Many employers offer incentives and awards as part of their wellness programs. Though these provisions certainly can entice greater employee participation, they also can entrap unwary employers.

 

 

IRS generally considers wellness incentives paid to employees for participating in a wellness program to be fringe benefits. Fringe benefits are taxable income to the employee who receives them unless the law specifically excludes the benefits from income. Thus, unless a specific exemption applies, employers must include the cost of wellness incentives and awards  in an employee’s income, withhold proper taxes and report the amounts on the employees’ W-2s. Employers who do not take these steps can face substantial tax penalties.

 

 

The good news for most  employers is that typical wellness incentives -- discounted premiums, reduced deductibles or contributions to an HRA or HSA – relate directly to an employer’s group health plan.
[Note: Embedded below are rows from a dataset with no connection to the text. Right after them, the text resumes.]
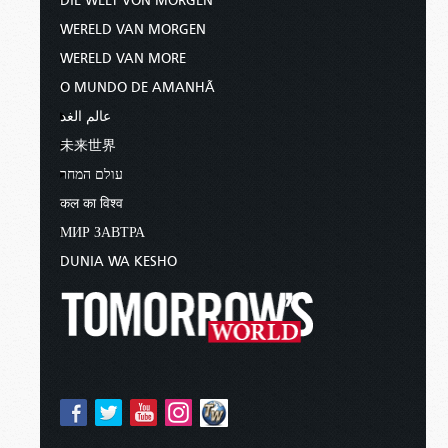
DIE WELT VON MORGEN
WERELD VAN MORGEN
WERELD VAN MORE
O MUNDO DE AMANHÃ
عالم الغد
未来世界
עולם המחר
कल का विश्व
МИР ЗАВТРА
DUNIA WA KESHO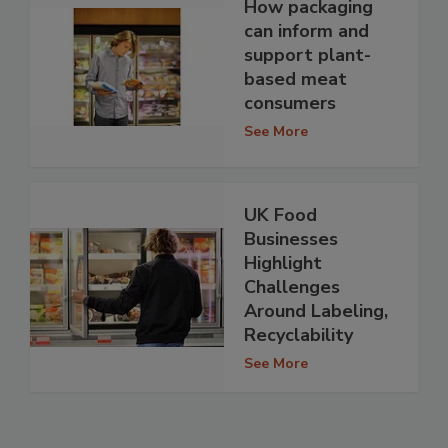
How packaging
can inform and
support plant-
based meat
consumers
See More
UK Food
Businesses
Highlight
Challenges
Around Labeling,
Recyclability
See More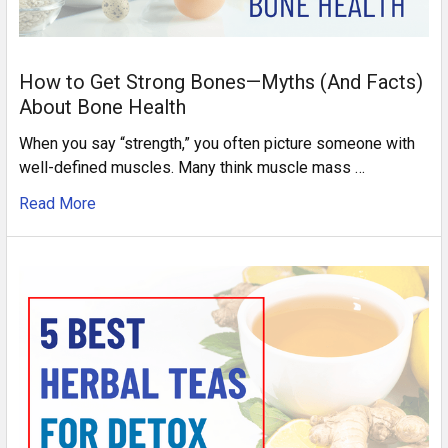
How to Get Strong Bones—Myths (And Facts)
About Bone Health
When you say “strength,” you often picture someone with
well-defined muscles. Many think muscle mass …
Read More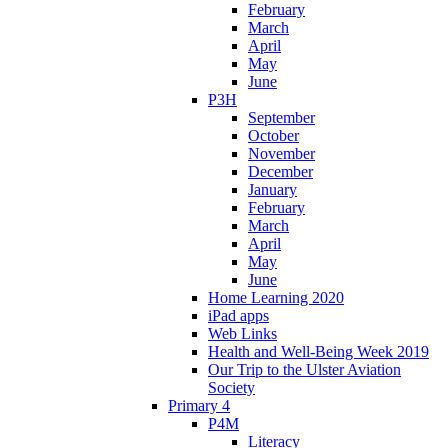
February
March
April
May
June
P3H
September
October
November
December
January
February
March
April
May
June
Home Learning 2020
iPad apps
Web Links
Health and Well-Being Week 2019
Our Trip to the Ulster Aviation
Society
Primary 4
P4M
Literacy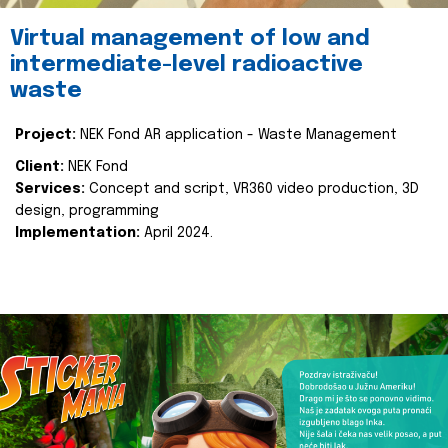
Virtual management of low and
intermediate-level radioactive
waste
Project:
NEK Fond AR application - Waste Management
Client:
NEK Fond
Services:
Concept and script, VR360 video production, 3D
design, programming
Implementation:
April 2024.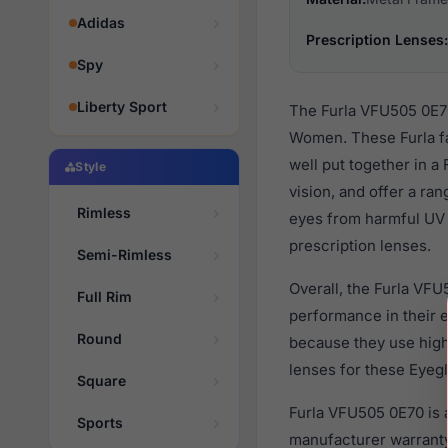
Adidas
Prescription Lenses:
Spy
Liberty Sport
The Furla VFU505 0E70
Women. These Furla fa
well put together in a
Style
vision, and offer a ra
Rimless
eyes from harmful UV 
prescription lenses.
Semi-Rimless
Overall, the Furla VFU
Full Rim
performance in their
Round
because they use high 
lenses for these Eyegl
Square
Furla VFU505 0E70 is 
Sports
manufacturer warranty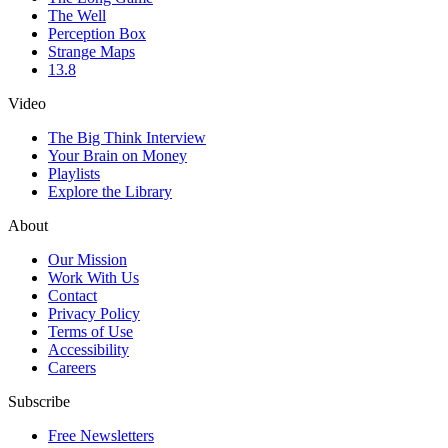
The Well
Perception Box
Strange Maps
13.8
Video
The Big Think Interview
Your Brain on Money
Playlists
Explore the Library
About
Our Mission
Work With Us
Contact
Privacy Policy
Terms of Use
Accessibility
Careers
Subscribe
Free Newsletters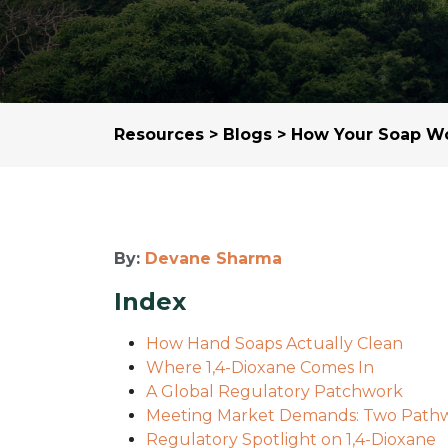
Resources
>
Blogs
> How Your Soap Wo
By:
Devane Sharma
Index
How Hand Soaps Actually Clean
Where 1,4-Dioxane Comes In
A Global Regulatory Patchwork
Meeting Market Demands: Two Path
Regulatory Spotlight on 1,4-Dioxane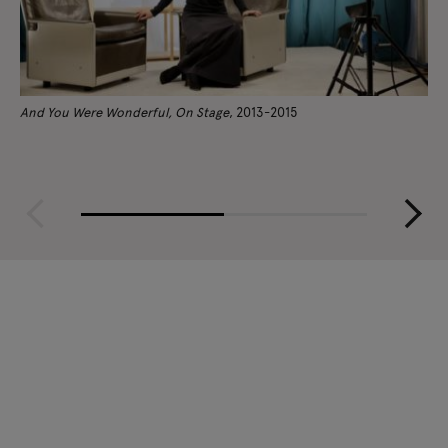
And You Were Wonderful, On Stage
, 2013-2015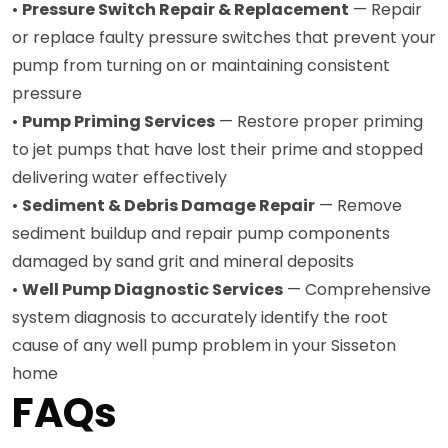
•
Pressure Switch Repair & Replacement
— Repair
or replace faulty pressure switches that prevent your
pump from turning on or maintaining consistent
pressure
•
Pump Priming Services
— Restore proper priming
to jet pumps that have lost their prime and stopped
delivering water effectively
•
Sediment & Debris Damage Repair
— Remove
sediment buildup and repair pump components
damaged by sand grit and mineral deposits
•
Well Pump Diagnostic Services
— Comprehensive
system diagnosis to accurately identify the root
cause of any well pump problem in your Sisseton
home
FAQs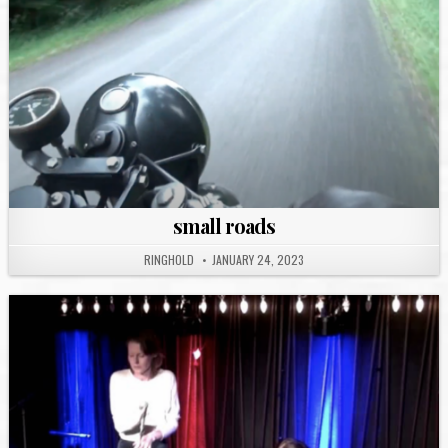
small roads
RINGHOLD
JANUARY 24, 2023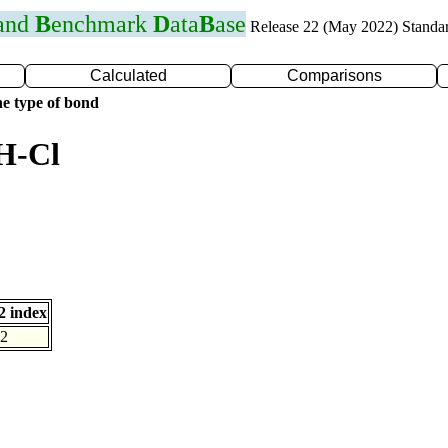
 and
B
enchmark
D
ata
B
ase
Release 22 (May 2022) Standa
Calculated
Comparisons
e type of bond
H-Cl
 index
2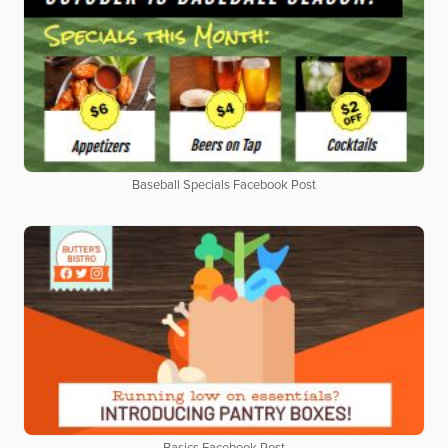
Baseball Specials Facebook Post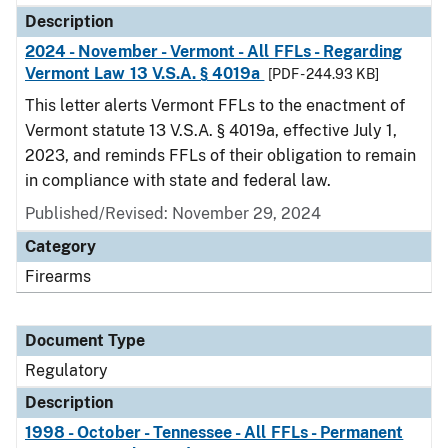
Description
2024 - November - Vermont - All FFLs - Regarding
Vermont Law 13 V.S.A. § 4019a
[PDF - 244.93 KB]
This letter alerts Vermont FFLs to the enactment of
Vermont statute 13 V.S.A. § 4019a, effective July 1,
2023, and reminds FFLs of their obligation to remain
in compliance with state and federal law.
Published/Revised: November 29, 2024
Category
Firearms
Document Type
Regulatory
Description
1998 - October - Tennessee - All FFLs - Permanent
Because these incentives involve a group health plan, and they target treating and preventing disease, they are specifically excluded from income under tax code provisions granting exclusion  for accident and health benefits.

 

 

Other popular rewards  under wellness programs involve nominal  gifts or non-cash items. For example many employers offer water bottles, t-shirts, fruit baskets and other such items. Though these are not accident and health benefits, they qualify for exclusion  as what IRS deems “de  minimis” benefits because they have little value.

 

 

Whether something is de minimis or not depends on the facts and circumstances of each  case,  but typically IRS will permit an exclusion  of items having a value of between $25 and $100, as long as the items are not given out frequently enough that the sum of the items during  the year reaches a total amount that no longer is de minimis. Employers should  remember that cash incentives or gift cards  are always includable in income regardless of the amount. This is true even of gift cards  provided by third parties.

 

 

Employers can run afoul of IRS rules and unwittingly subject themselves to tax penalties if they do not properly account for the taxability of wellness incentives that are neither accident and health benefits nor de minimis benefits, or if the employer pays incentives in cash or a cash equivalent like a gift card. Employers should consult with their tax advisors  to be certain  to properly construct their wellness incentives.